Una satira politica che attacca non i singoli leader o i volti simbolo, ma piuttosto gli scherani, i topoi culturali, i simboli della mitologia pop americana, siano essi materiali che culturali. Macchine, armi, auto, cantanti, ideali pacifisti o ispirati dalla National Rifle Association, il mito hippie e quello dei cowboys, le armi libere e i figli dei fiori, le macchine giganti, gli stetson, Bob Dylan ed Elvis… tutto finisce nel frullatore demenziale ma mai troppo sopra le righe di questa “commedia zombie horror normale”.
Un collage di zombie nel film con Woody Harrelson
Zombieland: Doppio Colpo – scopri qui tutti i poster dei personaggi!
Zombieland: Doppio Colpo infatti, si nutre di dialoghi, di contrapposizioni di linguaggio corporeo e di costumi, non di azione, un’azione che poi lo fa essere ogni volta che si può sberleffo a The Walking Dead e affini.
La sceneggiatura è solo apparentemente semplice, in realtà focalizza lo spettatore su personaggi che sono perfettamente rappresentativi della società americana, del suo autocompiacimento e della sua retorica: oltre al vecchio cowboy immaturo, alla ragazza insicura, al nerd e alla acida egoista, si aggiungono altri nerd, bionde imbranate, hippie, fricchettoni ingenui e senza cervello, zombie che di volta in volta si collegano alla cultura pop di Matt Groening, ai film di Romero, Boyle, Rodriguez, a quelli videoludici e non solo di Resident Evil o di Io Sono Leggenda, ma come decostruzione, come dissacrante sberleffo.
Parodia di un genere che sovente si è preso troppo sul serio, di una mitologia che ha perso nel tempo la sua centralità politica, il film di Fleischer riduce tutto ad una dimensione più leggera, ma anche più impegnata, distante dall’estetismo brutale, ma che comunque strizza l’occhio a Tarantino in più di un’occasione.
Zombieland: Doppio Colpo è il ritratto di un’America in rovina
Zombieland: Doppio Colpo è anche condanna al machismo cinematografico, ce ne mostra i limiti di approfondimento, sferza la retorica all-american trionfalistica ma assieme, anche la mollezza e irrealizzabilità degli ideali coccolosi della generazione che pensa di risolvere i problemi del terzo millennio chiudendosi di fronte agli altri, agli inferiori ignoranti, a chi pensa che creare oasi vegane e beat sia la soluzione.

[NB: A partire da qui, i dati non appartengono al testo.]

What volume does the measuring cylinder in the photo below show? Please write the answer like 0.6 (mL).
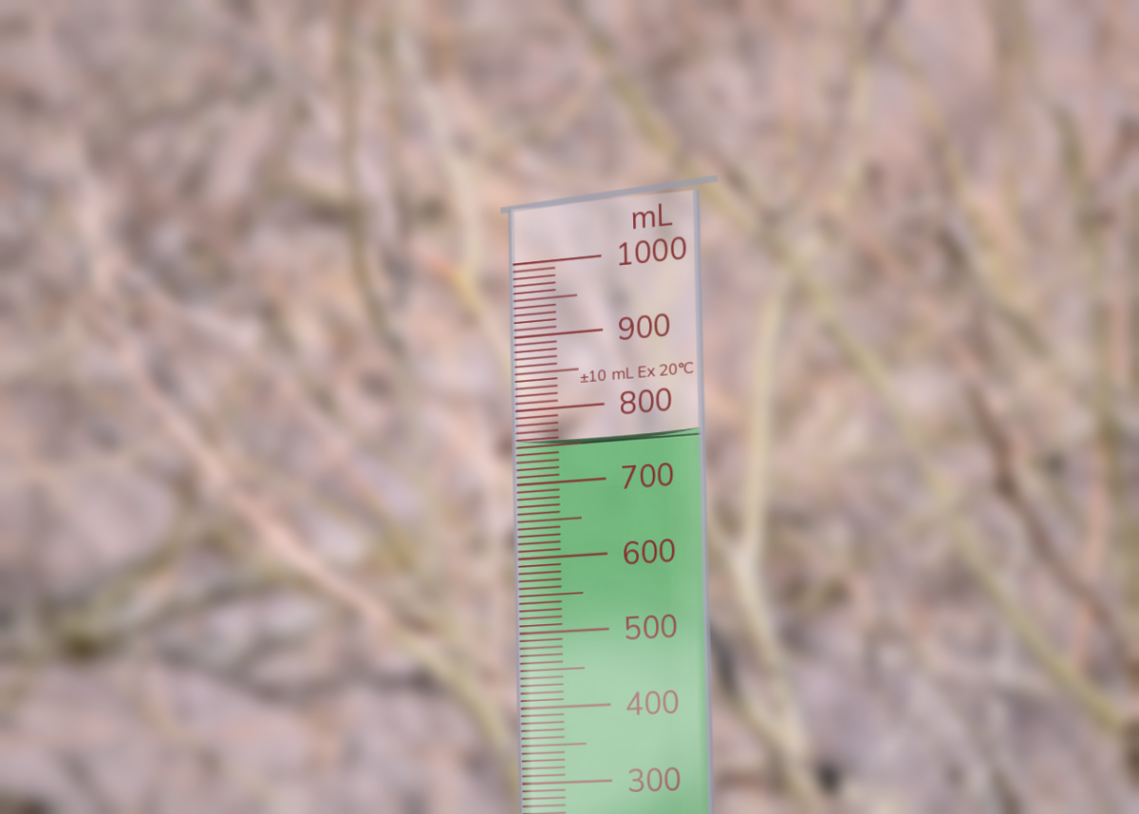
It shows 750 (mL)
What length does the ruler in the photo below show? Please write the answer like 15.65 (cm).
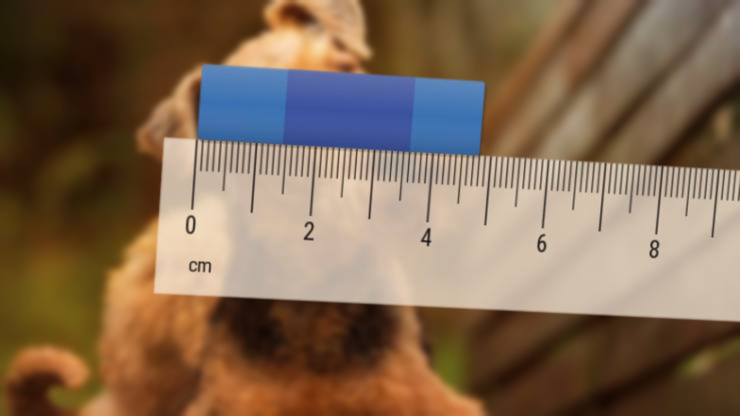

L’America che esce da questo film è un’America in rovina, senza speranza se non quella di mettersi in discussione, di capire come i propri principi, le proprie regole, mantra spassoso e sempre chiamato in causa, siano semplicemente ridicole, fuori dal tempo dalla realtà.
Ne servono di nuove, l’America che rimpiange Jesse James e quella dei social, per coesistere e sconfiggere chi li vuole schiavi, massa informe, deve trovare un nuovo modo di coesistere, che passa attraverso l’accettare che nulla è completamente giusto e nulla è completamente sbagliato. Il mondo non è bianco o nero, è grigio, difficile e in continuo mutamento. Persino quando ci stanno gli zombie.